### Work instruction
Please identify every line below that contains the word "Terpercaya" and copy each one.

### Extracted page text
____________________
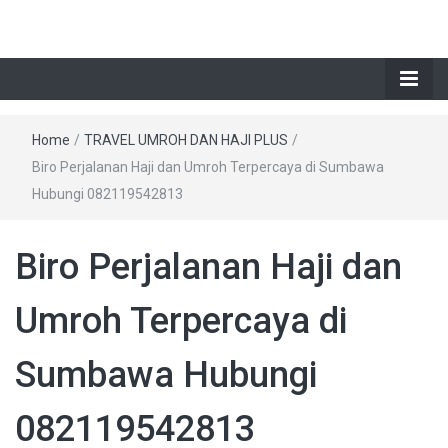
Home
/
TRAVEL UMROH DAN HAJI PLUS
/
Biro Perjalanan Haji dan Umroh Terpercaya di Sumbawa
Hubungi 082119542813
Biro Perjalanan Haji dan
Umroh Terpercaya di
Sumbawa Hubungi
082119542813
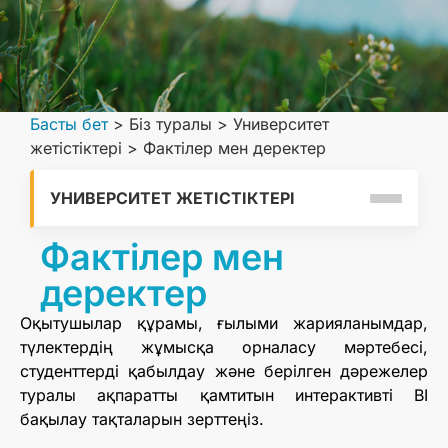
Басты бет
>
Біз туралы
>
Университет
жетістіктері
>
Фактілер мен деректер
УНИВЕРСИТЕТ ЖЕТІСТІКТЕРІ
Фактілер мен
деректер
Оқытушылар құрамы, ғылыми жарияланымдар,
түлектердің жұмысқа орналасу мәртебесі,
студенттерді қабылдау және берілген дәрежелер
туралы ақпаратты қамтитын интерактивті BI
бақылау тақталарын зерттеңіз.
____________________
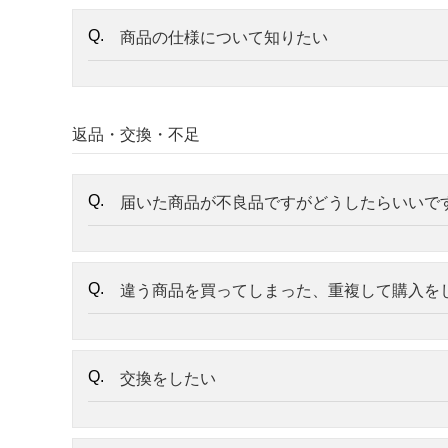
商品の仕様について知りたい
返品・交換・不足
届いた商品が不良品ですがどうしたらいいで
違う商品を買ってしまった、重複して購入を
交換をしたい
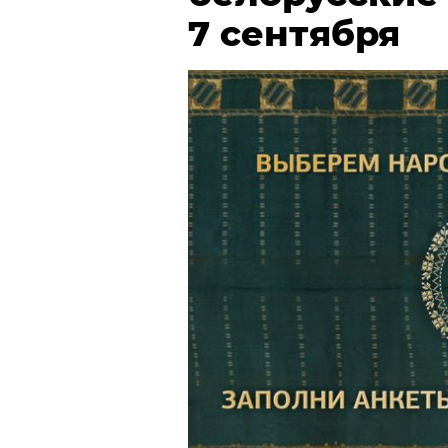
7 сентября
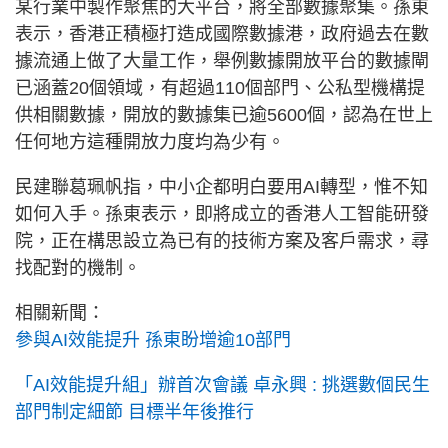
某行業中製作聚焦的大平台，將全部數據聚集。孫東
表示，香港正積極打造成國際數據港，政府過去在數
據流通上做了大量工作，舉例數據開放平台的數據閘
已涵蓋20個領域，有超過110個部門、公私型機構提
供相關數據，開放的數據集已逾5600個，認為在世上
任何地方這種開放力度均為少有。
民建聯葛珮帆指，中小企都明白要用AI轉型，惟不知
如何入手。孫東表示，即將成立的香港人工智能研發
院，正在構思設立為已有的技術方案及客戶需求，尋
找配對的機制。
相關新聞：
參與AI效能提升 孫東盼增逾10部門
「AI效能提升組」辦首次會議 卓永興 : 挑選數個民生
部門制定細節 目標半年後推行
____________________
### Task solution
Biro Perjalanan Haji dan Umroh Terpercaya di Sumbawa
Umroh Terpercaya di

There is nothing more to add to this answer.